La CJUE dit pour droit que l’article 101§1 TFUE ne s’oppose pas à une clause contractuelle interdisant aux distributeurs agréés de recourir à un système de distribution sélective de produits de luxe dès lors qu’elle : 

  1. vise à préserver l’image de luxe des produits concernés, 
  2. est objective et uniforme et s’applique sans discrimination à l’égard de tous les distributeurs agréés, et
  3. est proportionnée au regard de l’objectif poursuivi (réserver l’image de luxe de ces produits). 

C’est à la juridiction de renvoi de vérifier si ces conditions sont remplies. 

Sur ce point, la Commission relève que l'arrêt Coty n'exclut pas que les interdictions de vente via les places de marché dans les accords de distribution sélective pour d'autres catégories de produits tels que les produits de « haute qualité » ou de « haute technologie » puissent également être conformes à l'article 101, § 1, du TFUE si les critères sont respectés. 

Selon la DG concurrence, la question de l’interdiction de revente sur des plateformes devra être analysée au cas par cas en tenant compte de l'objectif poursuivi par une telle restriction et des considérations exprimées par la Cour en ce qui concerne l'opportunité et la proportionnalité d’une telle restriction, au regard des catégories de produits concernés. Elle observe à cet égard que certaines considérations de la Cour sur ce point semblent s'appliquer également à la distribution de ces autres catégories de produits. 

Dans l’hypothèse où la juridiction de renvoi conclurait que la clause litigieuse tombe sous l’interdiction des ententes prévue par le droit de l’Union européenne, la CJUE observe que cette clause pourra vraisemblablement bénéficier de l’exemption catégorielle prévue par le règlement 330/2010.  

En effet, selon la CJUE, ladite clause ne constitue : 

  • ni une restriction des ventes passives aux utilisateurs finals  
  • ni une restriction de clientèle

Toutefois, la Commission relève qu’à la différence de l'avocat général Wahl, qui s’est positionné expressément sur la question de savoir si les interdictions de vente via les plateformes de constituaient ou non des « restrictions par objet », la Cour ne s’est pas  explicitement prononcée sur ce point. 

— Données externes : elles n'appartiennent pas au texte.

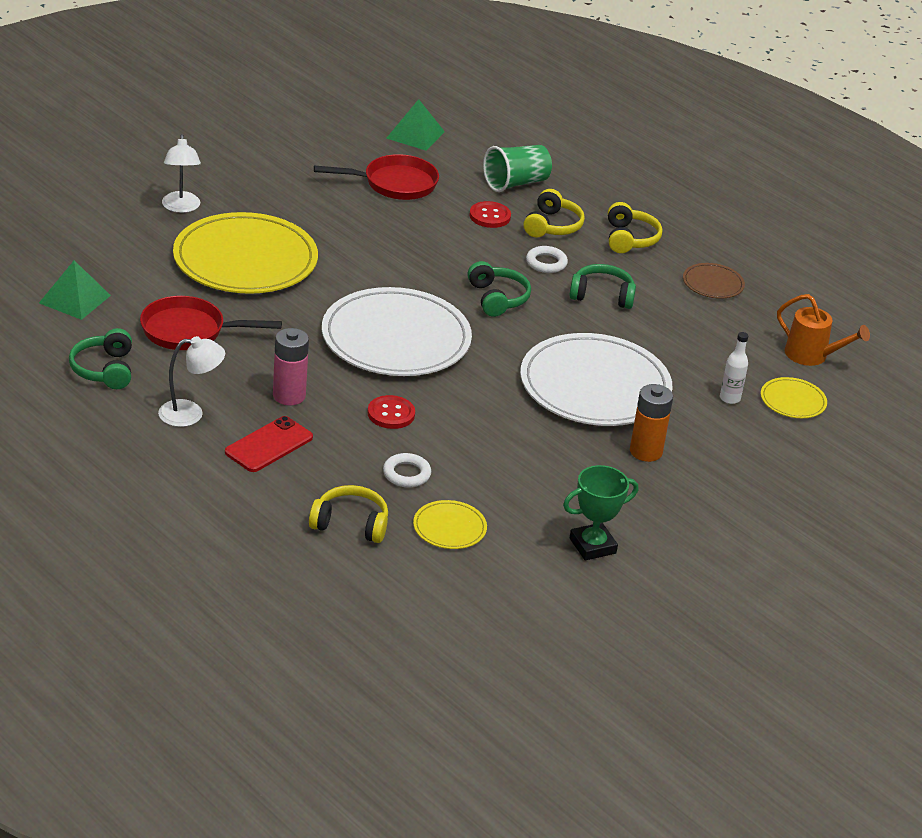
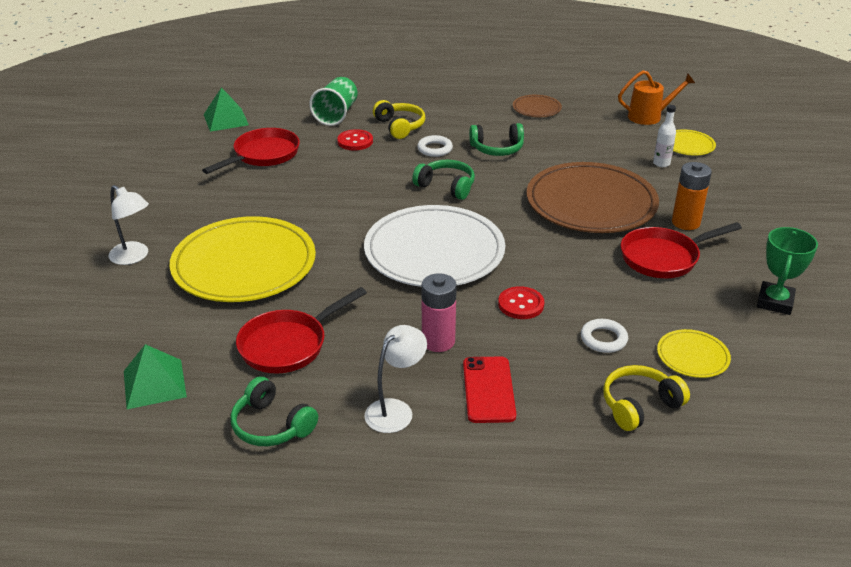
camera: 40 degrees left, 0 degrees up
(569, 460) = (663, 257): none -> red pan
(595, 386) = (591, 203): white plate -> brown plate
(602, 295) = (497, 149): green headphones -> green headphones turned 150 degrees counterclockwise
(629, 239) = (452, 109): yellow headphones -> none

Elle estime toutefois qu’à la lumière des conclusions de la CJUE, selon laquelle les interdictions de la vente des produits contractuels via une place de marché ne constituent ni une restriction des ventes passives ni une restriction à la clientèle, elles ne sauraient être qualifiée de restriction caractérisée dans le cadre du règlement n° 330/2010.  

En outre, la DG concurrence considère que dès lors que la question de savoir si une telle interdiction a pour objet de restreindre le territoire ou la clientèle auxquels le distributeur peut vendre ses produits ou si elle limite les ventes passives du distributeur ne peut dépendre de la nature du produit concerné, les interdictions de revente sur des marketplaces ne constituent donc pas une restriction caractérisée dans le cadre du règlement n° 330/2010, quelle que soit la catégorie de produits concernée. 

En conclusion, afin de déterminer s’il est possible d’insérer dans un contrat de distribution sélective une clause interdisant la revente des produits contractuels via une plateforme, il conviendra : 

  • d’abord d'établir si cette clause échappe à l’application de l’article 101§1 TFUE en s’assurant que cette clause respecte les critères posés par la jurisprudence Metro. 
  • A défaut, 
    • Il conviendra de déterminer si cette clause constitue une restriction de concurrence au sens de l’article 101 TFUE ; si les parts de marché des parties sont supérieures au seuil de 30% retenu par l’article 3 du règlement n°330/2010.
    • Dans le cas où les parts de marché des parties sont inférieures au seuil de 30%, les interdictions de la vente des produits contractuels via des plateformes opérant de façon visible sont exemptées dès lors que la CJUE a dit pour droit que de telles interdictions ne constituaient pas des restrictions caractérisées au sens des articles 4 (b) ou 4 (c) du règlement n° 330/2010 (restrictions des ventes passives et de clientèle).